Transportation, on the other hand, had no representatives in the 2010 rankings and not only did it place two in the 2011 edition but saw them snatch the top two positions. The most profitable SEE company last year was Croatian shipbuilder Brodosplit – Brodogradiliste, which achieved a veritable feat by reversing a 28.04% negative return on revenue in 2010 to 44.57%. The company’s revenues in 2011 surged by 130.90% to 466.5 million euro, while gross losses of 57.8 million euro made way for gross profit of 207.9 million euro. Serbian railway company Zeleznice Srbije AD (formerly JP Zeleznice Srbije) had a similarly auspicious year, delivering return on revenue of 23.78% compared to a negative 64.18% a year earlier. Its total revenue jumped by 96.19% to 511.1 million euro and the company exited 2011 with a net profit of 121.5 million euro against a net loss of 165.3 million euro in the preceding year.

The 2010 leader managed a very modest improvement in return on revenue, which stood at 23.13% versus 22.39% in 2010. Hrvatski Telekom wrapped up 2011 with total revenues of 1.04 billion euro, or 5.85% lower, and its net profit slipped from 252.4 million euro to 240.8 million euro. Telekom Srbija AD, Orange Romania SA, Vodafone Romania SA and Bulgaria’s Mobiltel EAD were the remaining representatives of the telecommunications sector, ranking respectively 4th, 7th, 11th and 20th.

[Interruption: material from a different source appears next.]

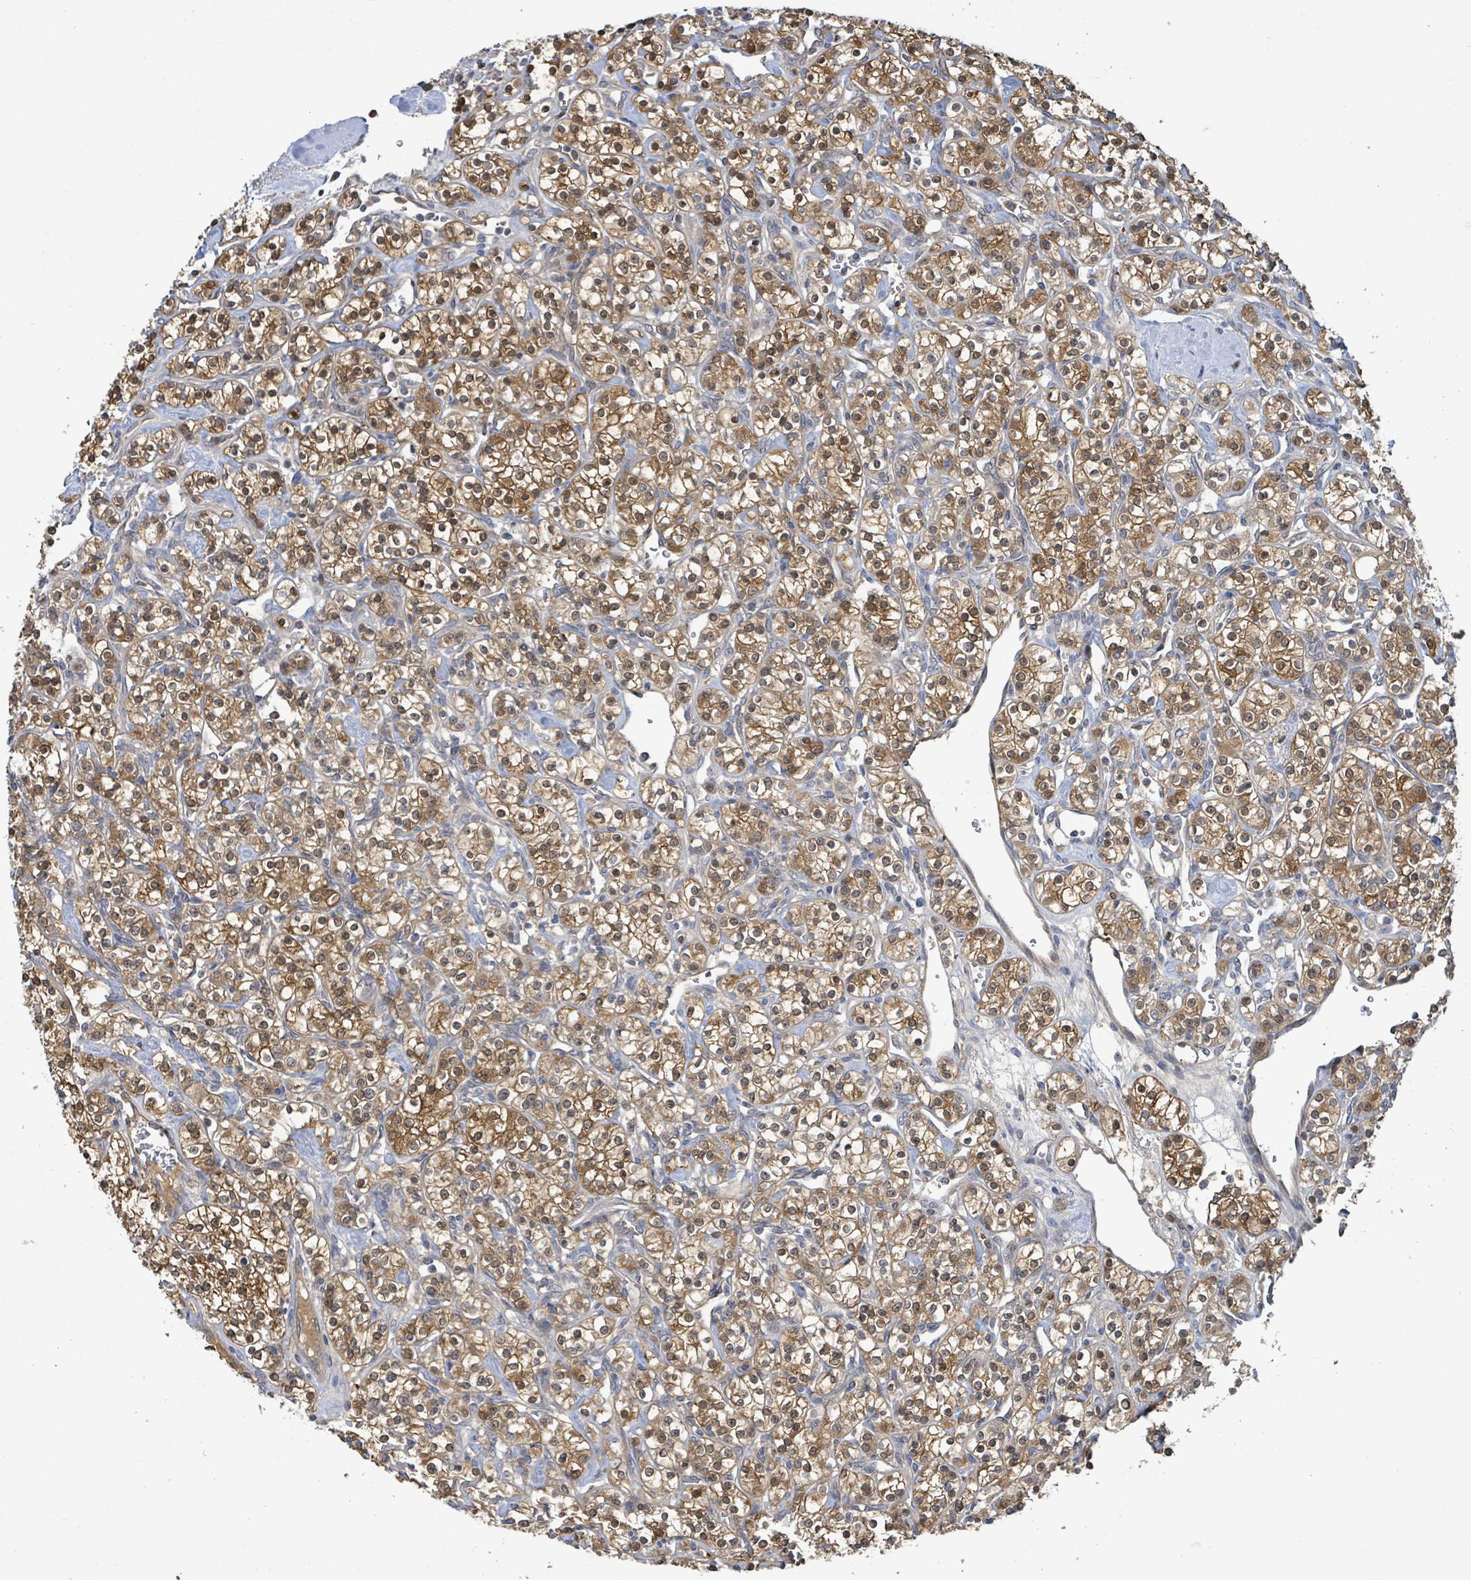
{"staining": {"intensity": "moderate", "quantity": ">75%", "location": "cytoplasmic/membranous"}, "tissue": "renal cancer", "cell_type": "Tumor cells", "image_type": "cancer", "snomed": [{"axis": "morphology", "description": "Adenocarcinoma, NOS"}, {"axis": "topography", "description": "Kidney"}], "caption": "Protein staining reveals moderate cytoplasmic/membranous positivity in approximately >75% of tumor cells in renal cancer.", "gene": "PGAM1", "patient": {"sex": "male", "age": 77}}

The petroleum and natural gas sector held steady with three representatives, which were the same as in the 2010 rankings. Among them is the biggest SEE enterprise by revenue – OMV Petrom SA. The Romanian company finished at number six in terms of profitability, one place below another Romanian sector player – Romgaz SA. Naftna Industrija Srbije AD rounded off the trio of petroleum and natural gas companies on the list.

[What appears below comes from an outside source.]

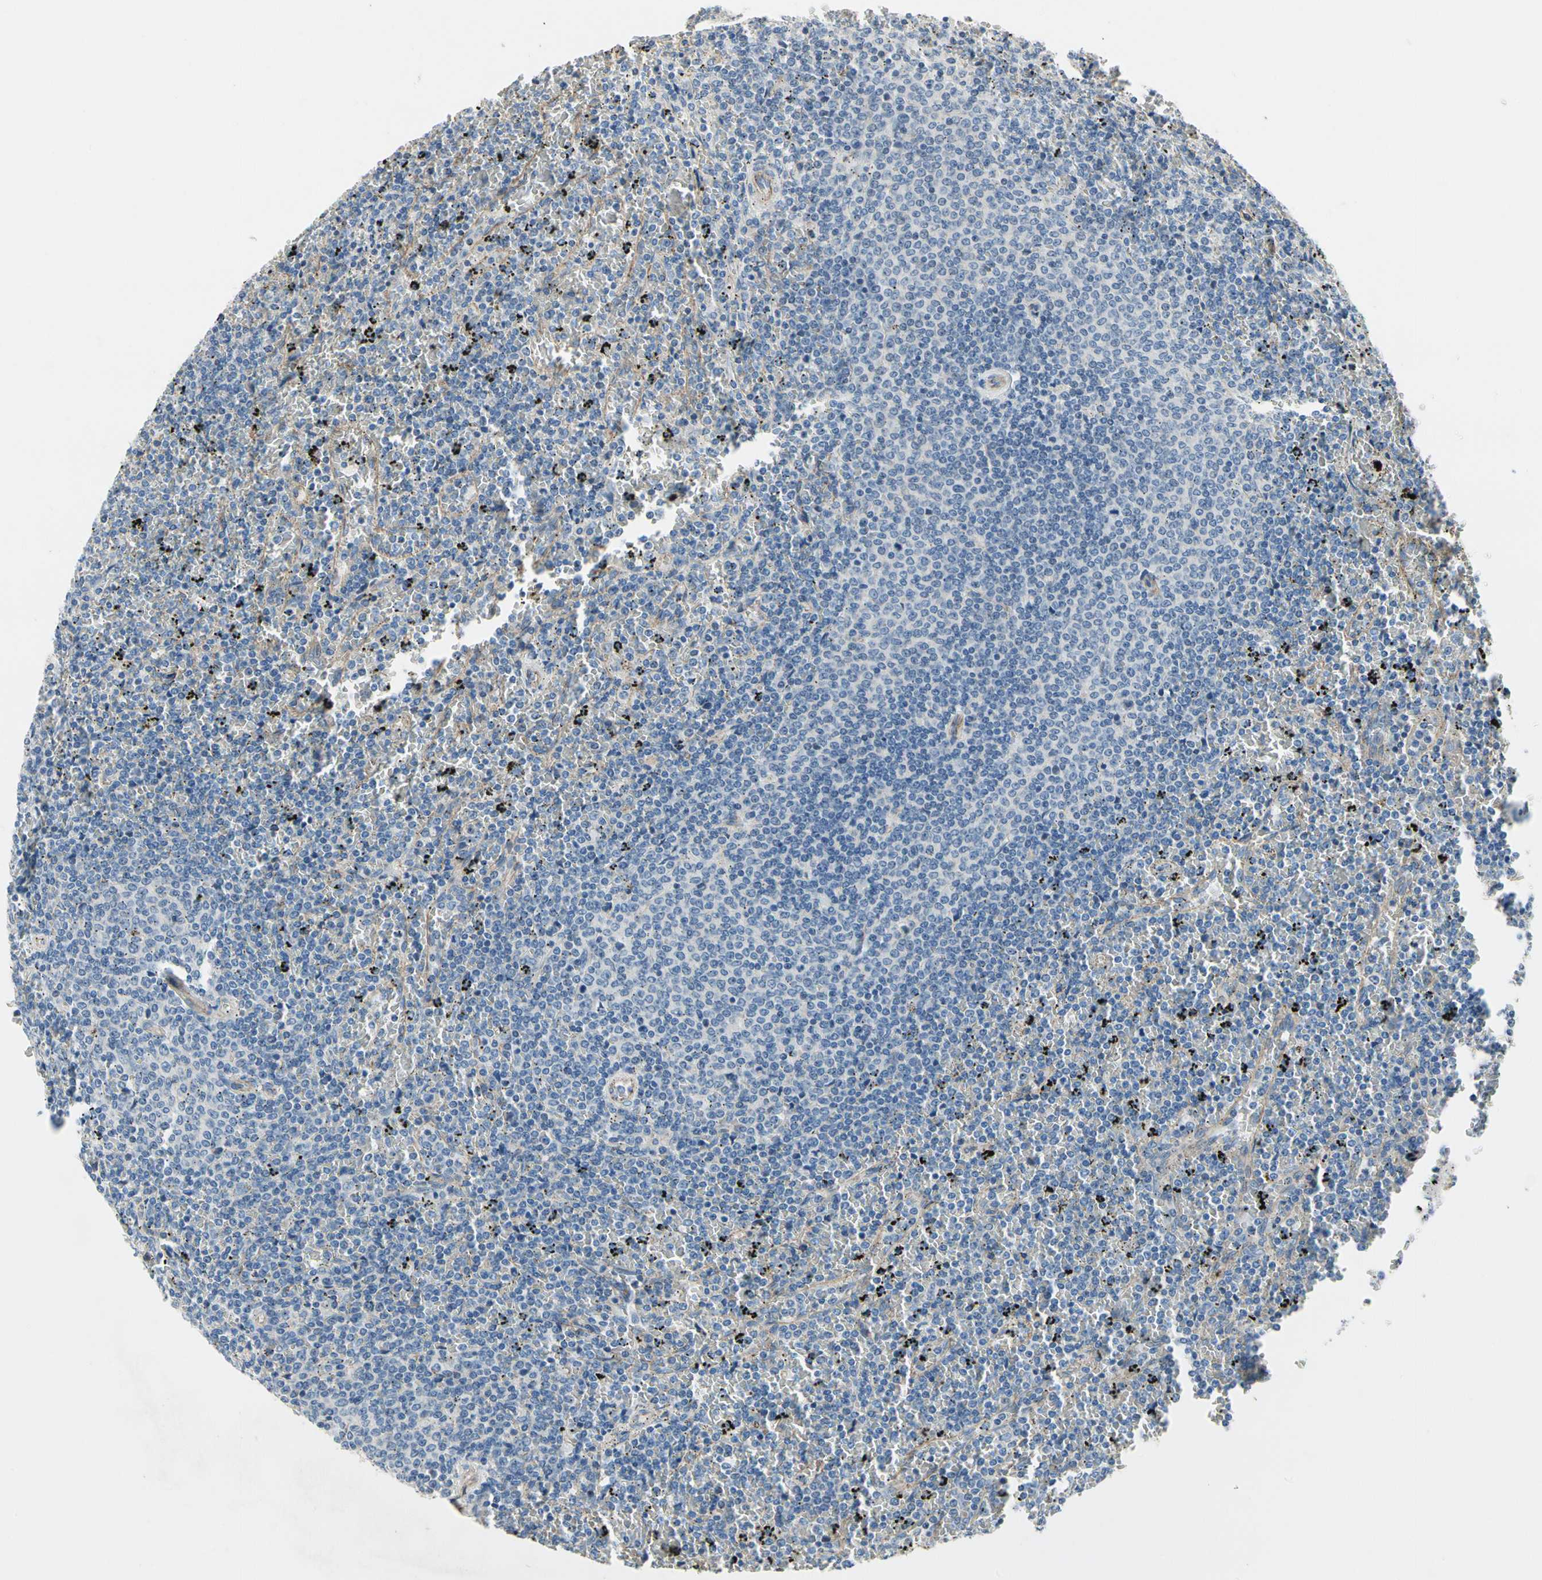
{"staining": {"intensity": "negative", "quantity": "none", "location": "none"}, "tissue": "lymphoma", "cell_type": "Tumor cells", "image_type": "cancer", "snomed": [{"axis": "morphology", "description": "Malignant lymphoma, non-Hodgkin's type, Low grade"}, {"axis": "topography", "description": "Spleen"}], "caption": "A photomicrograph of lymphoma stained for a protein exhibits no brown staining in tumor cells. (Brightfield microscopy of DAB (3,3'-diaminobenzidine) immunohistochemistry at high magnification).", "gene": "LGR6", "patient": {"sex": "female", "age": 77}}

Other sectors that retained their level of representation were electricity (with Bulgaria’s AETs Kozloduy EAD, Croatia’s HEP-Operator Distribucijskog Sustava and Serbia’s Termoelektrane Nikola Tesla DOO ranked 10th, 16th and 19th respectively), pharmaceuticals (Slovenia’s Krka and Lek at numbers nine and 12 respectively), rubber/rubber products (Romanian Continental Automotive Products SRL in the 15th position) and wholesale/retail (Dedeman SRL of Romania at number 13).

Three new sector secured representation in the 2011 league table and they all had Romanian companies to thank for that. Construction entered the chart courtesy of Compania Nationala de Autostrazi si Drumuri Nationale din Romania SA, which landed at number 14. Metals joined the club through Alro SA (17th) and automobiles staged an appearance due to Autoliv Romania SRL (18th).